Singapore's upward revision stands out against a more mixed regional backdrop. Malaysia's manufacturing PMI has softened slightly in recent months, while Taiwan continues to benefit from semiconductor export strength but faces its own demand uncertainty from US trade policy. Singapore's position as a high-value manufacturing hub — particularly in pharmaceuticals and advanced electronics — insulates it somewhat from the commoditised end of regional production, which is more vulnerable to cost competition from Vietnam and Indonesia.

For real estate investors tracking cross-border capital flows, Singapore's improving fundamentals make it a more attractive destination relative to some Southeast Asian peers where industrial vacancy rates are rising. The city-state's transparent legal framework, strong lease enforcement, and deep pool of institutional-grade industrial assets continue to attract REITs, private equity funds, and sovereign wealth vehicles seeking stable, income-generating industrial exposure.

What Investors Should Watch in Q2 and Q3 2025

The key variable to monitor is whether March's output strength is sustained or represents a one-month spike driven by lumpy pharmaceutical batch production. If April and May data confirm a trend, expect leasing activity in business parks and high-spec industrial facilities to accelerate, potentially pushing average rents for prime logistics space above S$2.00 per square foot per month — a level last seen consistently in 2022. Developers with land parcels in Jurong Innovation District and Punggol Digital District are likely to fast-track launch timelines if demand signals remain strong.

For investors already holding Singapore industrial REITs or direct strata assets, the GDP revision and output data provide a supportive backdrop for distribution per unit stability and potential capital appreciation over a 12-to-24-month horizon. New entrants should focus on assets with remaining lease tenures above 30 years and tenants in the biomedical or advanced manufacturing sectors, where rental reversion prospects are most favourable heading into the second half of 2025.
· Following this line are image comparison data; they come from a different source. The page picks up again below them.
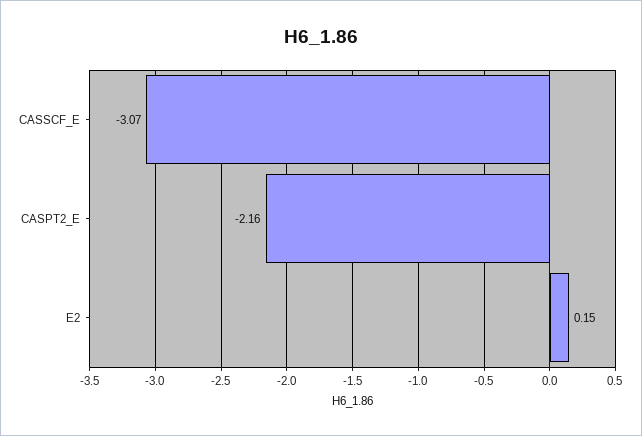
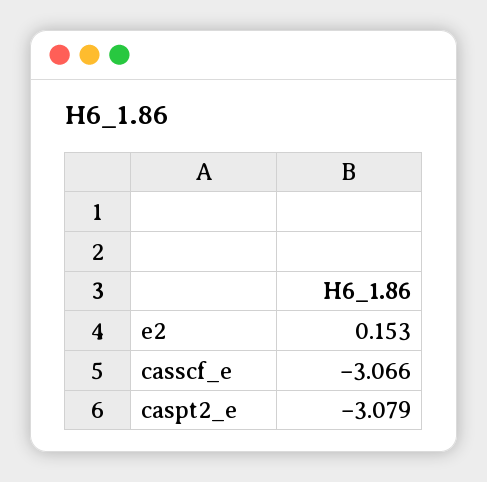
  {
    "CASSCF_E": -3.066,
-   "CASPT2_E": -2.16,
+   "CASPT2_E": -3.079,
    "E2": 0.153
  }

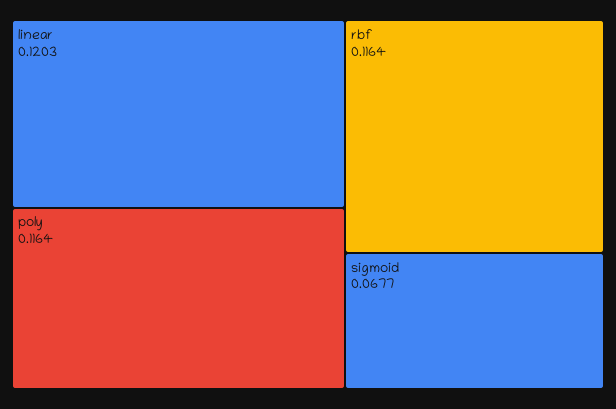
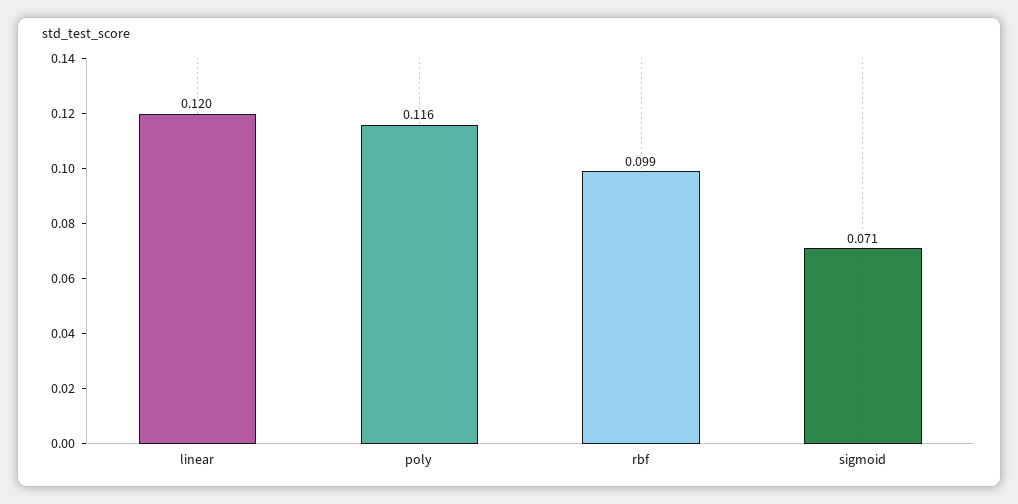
  {
    "linear": 0.1203,
    "poly": 0.1164,
-   "rbf": 0.1164,
+   "rbf": 0.099,
-   "sigmoid": 0.0677
+   "sigmoid": 0.071
  }

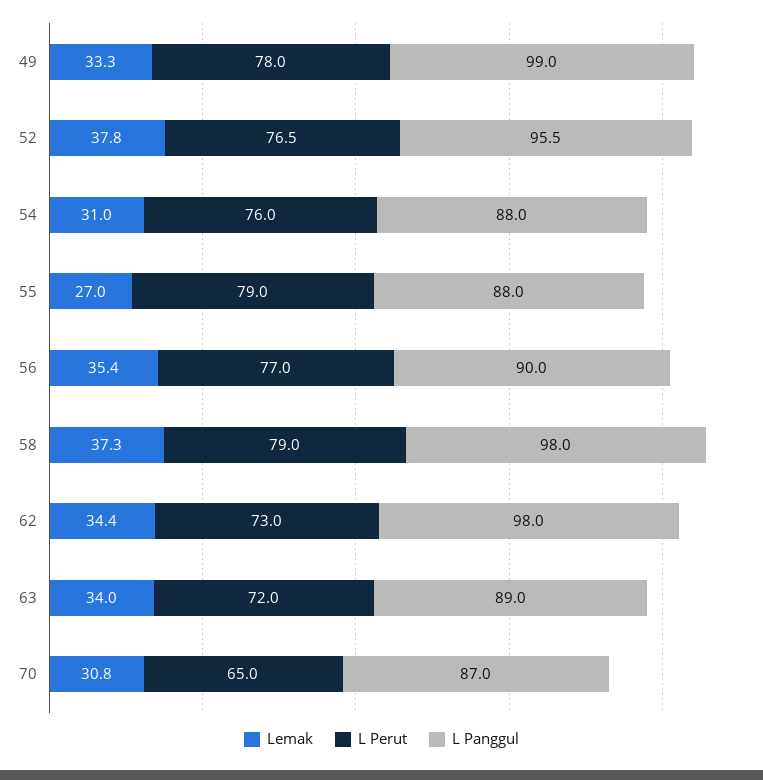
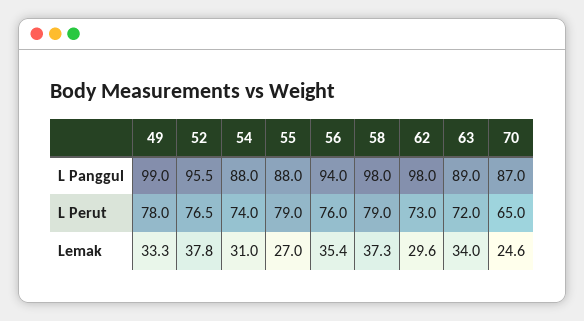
  {
    "Lemak": {
      "49": 33.3,
      "52": 37.8,
      "54": 31,
      "55": 27,
      "56": 35.4,
      "58": 37.3,
-     "62": 34.4,
+     "62": 29.6,
      "63": 34,
-     "70": 30.8
+     "70": 24.6
    },
    "L Perut": {
      "49": 78,
      "52": 76.5,
-     "54": 76,
+     "54": 74,
      "55": 79,
-     "56": 77,
+     "56": 76,
      "58": 79,
      "62": 73,
      "63": 72,
      "70": 65
    },
    "L Panggul": {
      "49": 99,
      "52": 95.5,
      "54": 88,
      "55": 88,
-     "56": 90,
+     "56": 94,
      "58": 98,
      "62": 98,
      "63": 89,
      "70": 87
    }
  }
Frequently Asked Questions

Why does industrial output data matter for property investors in Singapore?

Industrial output is a leading indicator of occupier demand for factory, warehouse, and business park space. When output rises, manufacturers and logistics operators typically expand their footprint, driving up occupancy rates and rents. This feeds directly into the revenue and distribution performance of industrial REITs and the capital values of strata industrial assets.

Which Singapore industrial property clusters benefit most from biomedical manufacturing growth?
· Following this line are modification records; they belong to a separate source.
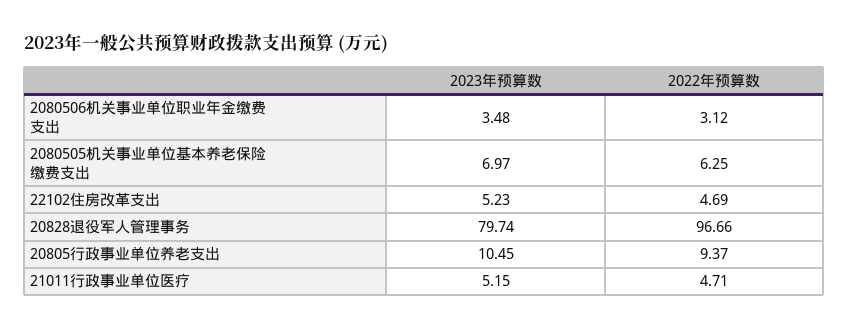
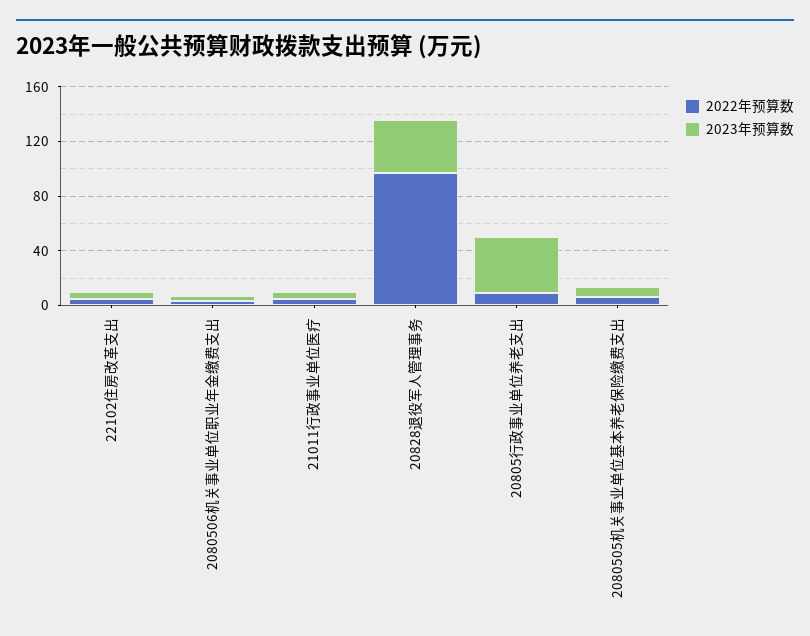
  {
    "2023年预算数": {
      "2080506机关事业单位职业年金缴费支出": 3.48,
      "2080505机关事业单位基本养老保险缴费支出": 6.97,
      "22102住房改革支出": 5.23,
-     "20828退役军人管理事务": 79.74,
+     "20828退役军人管理事务": 40,
-     "20805行政事业单位养老支出": 10.45,
+     "20805行政事业单位养老支出": 40,
      "21011行政事业单位医疗": 5.15
    },
    "2022年预算数": {
      "2080506机关事业单位职业年金缴费支出": 3.12,
      "2080505机关事业单位基本养老保险缴费支出": 6.25,
      "22102住房改革支出": 4.69,
      "20828退役军人管理事务": 96.66,
      "20805行政事业单位养老支出": 9.37,
      "21011行政事业单位医疗": 4.71
    }
  }

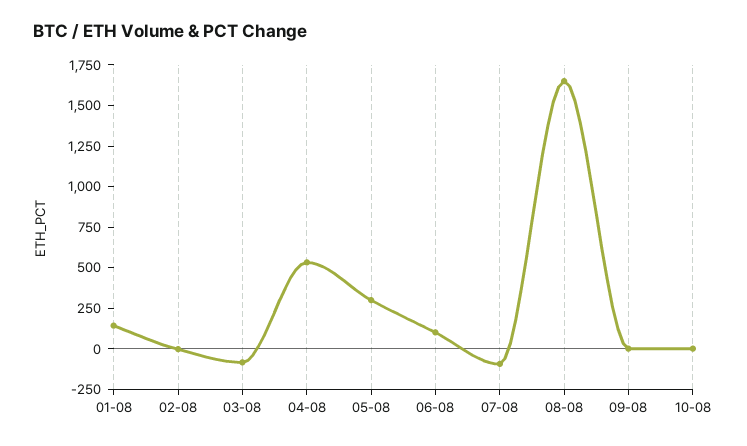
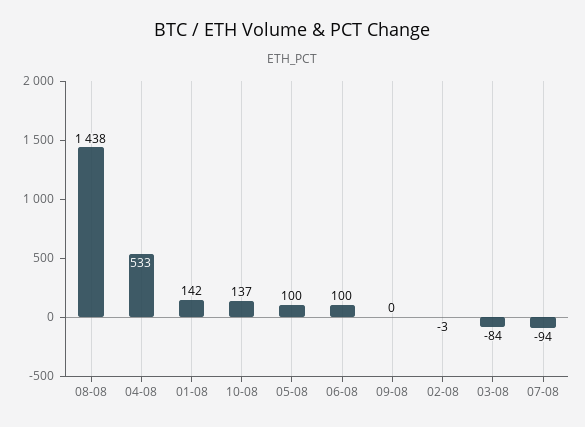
  {
    "01-08": 142,
    "02-08": -3,
    "03-08": -84,
    "04-08": 533,
-   "05-08": 300,
+   "05-08": 100,
    "06-08": 100,
    "07-08": -94,
-   "08-08": 1650,
+   "08-08": 1438,
    "09-08": 0,
-   "10-08": 0
+   "10-08": 137
  }

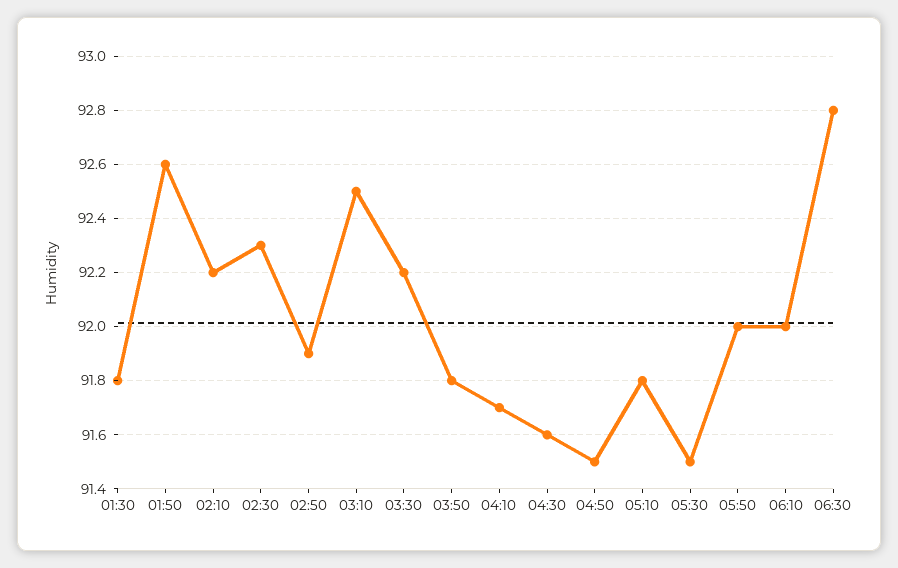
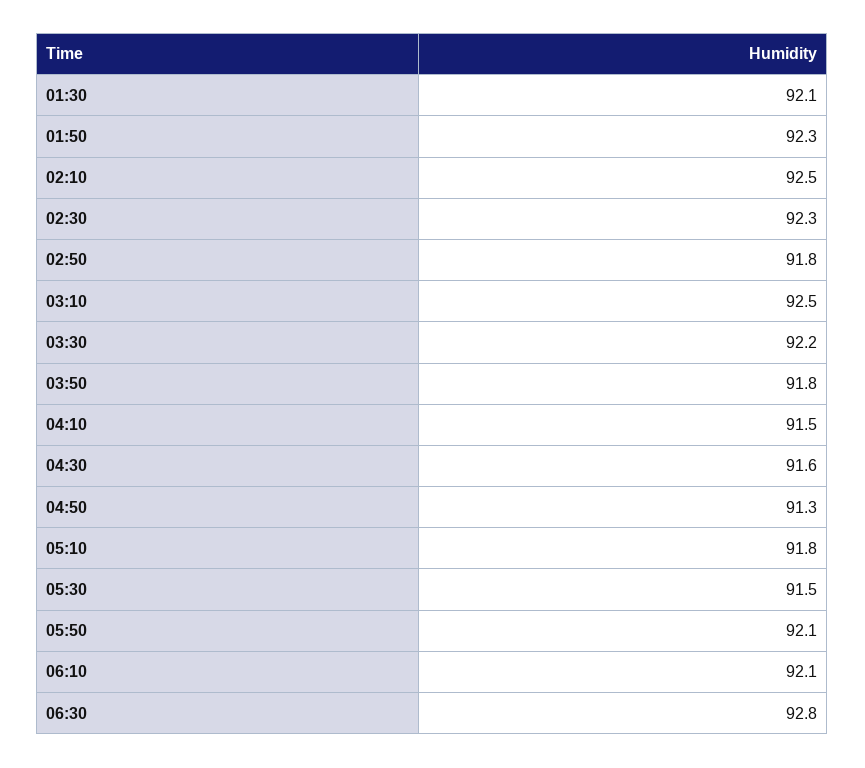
  {
-   "01:30": 91.8,
+   "01:30": 92.1,
-   "01:50": 92.6,
+   "01:50": 92.3,
-   "02:10": 92.2,
+   "02:10": 92.5,
    "02:30": 92.3,
-   "02:50": 91.9,
+   "02:50": 91.8,
    "03:10": 92.5,
    "03:30": 92.2,
    "03:50": 91.8,
-   "04:10": 91.7,
+   "04:10": 91.5,
    "04:30": 91.6,
-   "04:50": 91.5,
+   "04:50": 91.3,
    "05:10": 91.8,
    "05:30": 91.5,
-   "05:50": 92,
+   "05:50": 92.1,
-   "06:10": 92,
+   "06:10": 92.1,
    "06:30": 92.8
  }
Biomedical and pharmaceutical manufacturers tend to concentrate in purpose-built facilities in Tuas Biomedical Park, Woodlands, and the one-north precinct, which includes Biopolis. High-specification clean-room and GMP-compliant facilities in these areas command premium rents and are among the most tightly held assets in Singapore's industrial market.

What are current industrial rents and capital values in Singapore?
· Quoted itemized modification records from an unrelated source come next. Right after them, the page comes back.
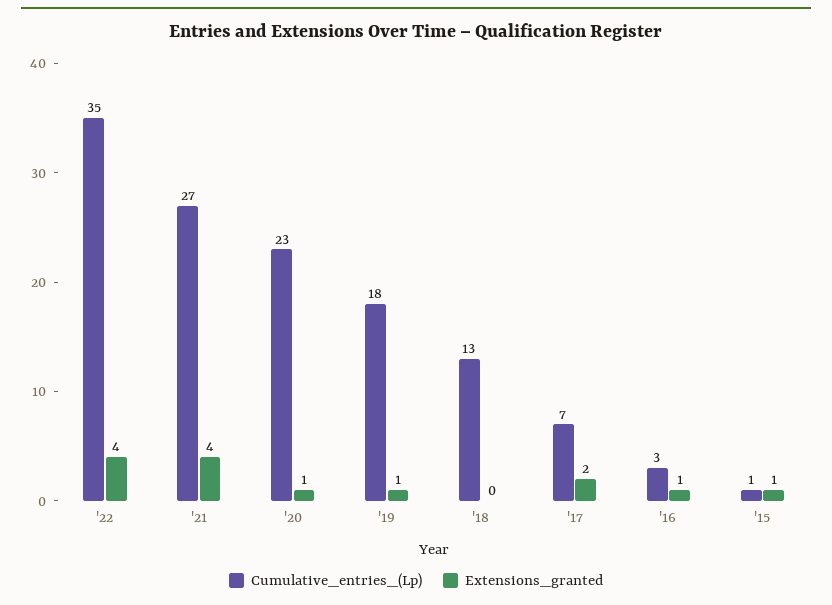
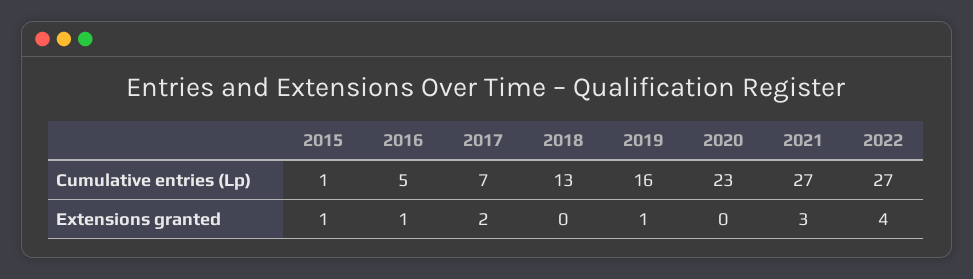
  {
    "Cumulative_entries_(Lp)": {
-     "'22": 35,
+     "'22": 27,
      "'21": 27,
      "'20": 23,
-     "'19": 18,
+     "'19": 16,
      "'18": 13,
      "'17": 7,
-     "'16": 3,
+     "'16": 5,
      "'15": 1
    },
    "Extensions_granted": {
      "'22": 4,
-     "'21": 4,
+     "'21": 3,
-     "'20": 1,
+     "'20": 0,
      "'19": 1,
      "'18": 0,
      "'17": 2,
      "'16": 1,
      "'15": 1
    }
  }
As of Q1 2025, flatted factory rents range from approximately S$1.85 to S$2.40 per square foot per month, while logistics warehouse rents sit between S$1.50 and S$1.90 per square foot per month. Strata capital values for flatted factories range from S$600 to S$900 per square foot, with high-specification ramp-up facilities transacting at S$1,100 to S$1,400 per square foot.

How does Singapore's GDP revision affect industrial REIT valuations?

A higher GDP growth trajectory typically supports stronger rental reversion assumptions in REIT valuation models, reducing cap rate expansion risk and providing a floor for net asset values. Analysts may revise distribution per unit forecasts upward if sustained output growth translates into higher occupancy and rent renewal rates across REIT portfolios.

Is now a good time to buy strata industrial units in Singapore?

With vacancy rates below 8%, rents holding firm, and the macro outlook improving, the near-term fundamentals favour holding or selective acquisition rather than distressed buying opportunities. Investors should prioritise assets with long remaining leases, strong tenant covenants in growth sectors, and locations within established industrial clusters that benefit directly from the biomedical and precision engineering output surge.